Повар встретил Матюшина поутру с ножом в руке и долго не пускал на порог хозблока, заставляя стоять средь пустых столов. Этот худенький узбек, походивший на подростка эдак лет четырнадцати, казался безвредной змейкой, ползающей, но не могущей жалить. Снизойдя, он впустил Матюшина, сказал сесть и сунул ему в руки миску с кусками холодной свинины, выуженной, верно, из щей обеденных, рубанул полбуханки хлеба. Так он показал, что он добрый, если захочет, и жратвы ему не жалко. Есть же Матюшин не хотел, но стал волей-неволей жевать, больше оглядываясь вокруг. Узбечонок был доволен им, думая, что приручил. Он же был Матюшину по грудь, и, только когда Матюшин сидел, они становились одного роста. Хозблок был изнутри именно каким-то блоком – квадратура, обложенная от пола до потолка водянистым кафелем, будто по стенам стекала вода. Здесь было как в бане, а воздух стеклянисто стоял у распахнутого настежь оконца, так что внутрь проникал только жаркий солнечный свет. Узбеку жара была нипочем. Решив, что служке хватит жрать, он показал, какой может быть злой, и, выхватив ни с того ни с сего из рук у него миску, тявкнул, ощерясь, чтобы становился у раковины.
То была даже не раковина, а огромный медный чан со сваленной в него алюминиевой посудой. Узбечонок подпрыгнул, уселся на высокий подоконник, глядя свысока на его работу. Когда посуда и котлы были перемыты, он сказал Матюшину мыть полы в столовой комнате и опять глядел на него, ползающего с тряпкой, из оконца раздатки. Когда были помыты полы, он сказал мыть в хозблоке, а после хозблока сам подустал и показал опять, какой он может быть добрый, возвратил Матюшину миску, сказал есть. Матюшин уж чувствовал откуда-то голод, а может, был это и не голод, а сосущая нутро злоба. Сколько прошло времени с обеда, он не распознавал. Узбечонок напялил на сухое змеиное тельце белую поварскую робу и погнал Матюшина в дорогу – пора было брать тележку и везти ее в полк за пайком.
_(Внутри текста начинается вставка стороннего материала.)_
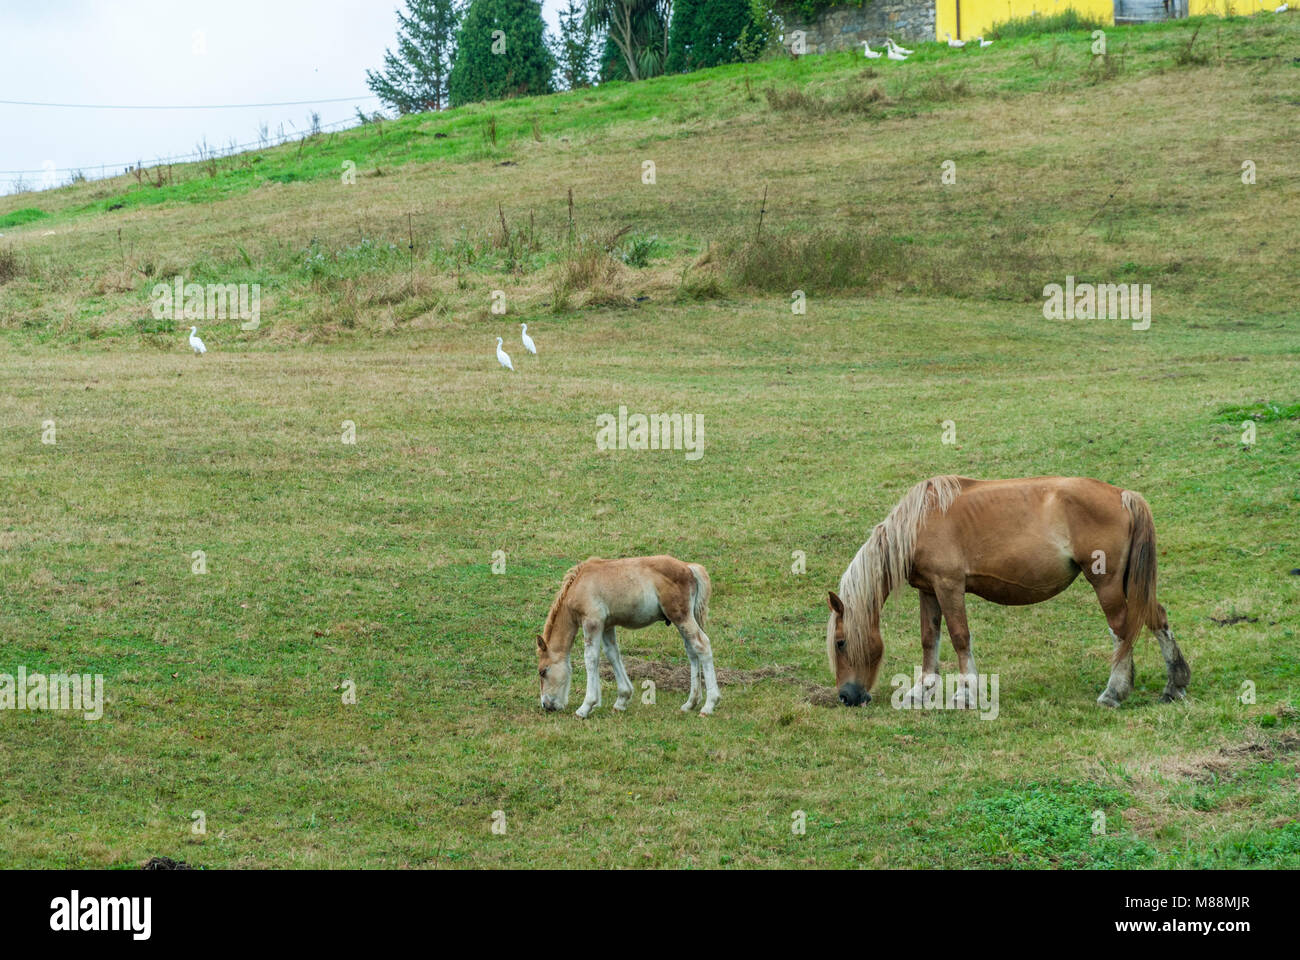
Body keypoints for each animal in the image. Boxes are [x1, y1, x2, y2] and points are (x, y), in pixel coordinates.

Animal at [536, 555, 719, 717]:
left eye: (543, 672)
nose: (546, 705)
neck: (579, 584)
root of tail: (688, 567)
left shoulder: (592, 622)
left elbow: (591, 658)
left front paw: (586, 707)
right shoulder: (607, 625)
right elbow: (612, 655)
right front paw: (621, 700)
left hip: (681, 616)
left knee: (702, 645)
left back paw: (709, 705)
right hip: (683, 619)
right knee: (692, 651)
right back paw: (690, 703)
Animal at [827, 475, 1190, 710]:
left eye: (841, 642)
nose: (846, 697)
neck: (920, 522)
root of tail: (1123, 495)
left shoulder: (949, 586)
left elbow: (959, 637)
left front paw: (966, 694)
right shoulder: (928, 590)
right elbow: (930, 639)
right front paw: (921, 690)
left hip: (1108, 583)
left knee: (1122, 631)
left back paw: (1114, 692)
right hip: (1130, 582)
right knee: (1156, 619)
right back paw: (1175, 684)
За оградкой лазарета было ему шагать так же чудно, как по улицам незнакомого города. Повсюду, куда б ни устремлялся его взгляд, стояли глухой обороной казармы, тянулись неведомой связью асфальтовые дорожки, тропиночки из асфальта, росли одинаковые деревца. Никто им не встретился, только при подходе к столовой набрели они на толпу солдат. Узбечонок приосанился, стал понукать да покрикивать. Чугунная тележка на трех колесах туго поворачивалась, Матюшин тащил ее спереди, а потому, верно, если на кого и походил, то на лошака. Пищевые канистры бились друг о дружку, издавая медный звон, из-за которого толпа уставилась на них, так что Матюшину сделалось не по себе средь той толпы, а повар еще подбежал и огрел его по спине кулаком. Солдатня одобрительно заухала – карантинщика живого они еще не видели, а узнать такого в Матюшине было нетрудно по чуть обросшей ежистой башке. Ему стали кричать, чтобы он вешался, но так же одобрительно, довольные, что эти уж при тележках, что тащат службу. Матюшин видел их штампованные, с медный пятак, лица – будто их жизням цена была с пятак.
А в огромной поварской, в которой бы утонула дюжина их хозблоков, где торчали три похожих на колодцы варящихся котла, сошлись поглазеть на карантинщика все, кто обретался при столовке. Все сплошь похожие на его узбечонка, так что Матюшин утерял его из виду. Он таскал канистры с лапшой, а заливал ему из колодца, взгромоздясь на табуретку, опущенный ихний служка, в грязной до коричневы солдатской робе, который поспешал тараканчиком и радовался, что оказался заодно с ним у всех на виду. Он что-то командовал Матюшину на их языке, а узбеки-повара смеялись, глядя на то со стороны. Никто ему не сказал и слова по-русски, а вся потеха была в том, что он не понимал, чего ему кричат, верно, делая наоборот, а может, и как хотели они. Он изготовился к тому, что станут бить, но, когда все сработал, утихомирившиеся узбеки отвернулись и разошлись. Уж со двора получили они хлеб, и хлеборез, здоровый жирный узбек с бычьей шеей, которого Матюшин выделил еще в поварской, смеялся над ним тут, сидя на перине ржаной из хлеба, а потом подозвал, спросил, как зовут, а узнав, что Василием, сказал про себя, что он Вахид. И сказал, довольный, что делает его, по-ихнему-то Вахида, своим братишкой, даст ему отныне, если надо, помощь в полку, а тот пускай называет его братом. Брат с братишкой, если встретятся, должны обняться – и он показал, как это надо делать, гулко рассмеявшись.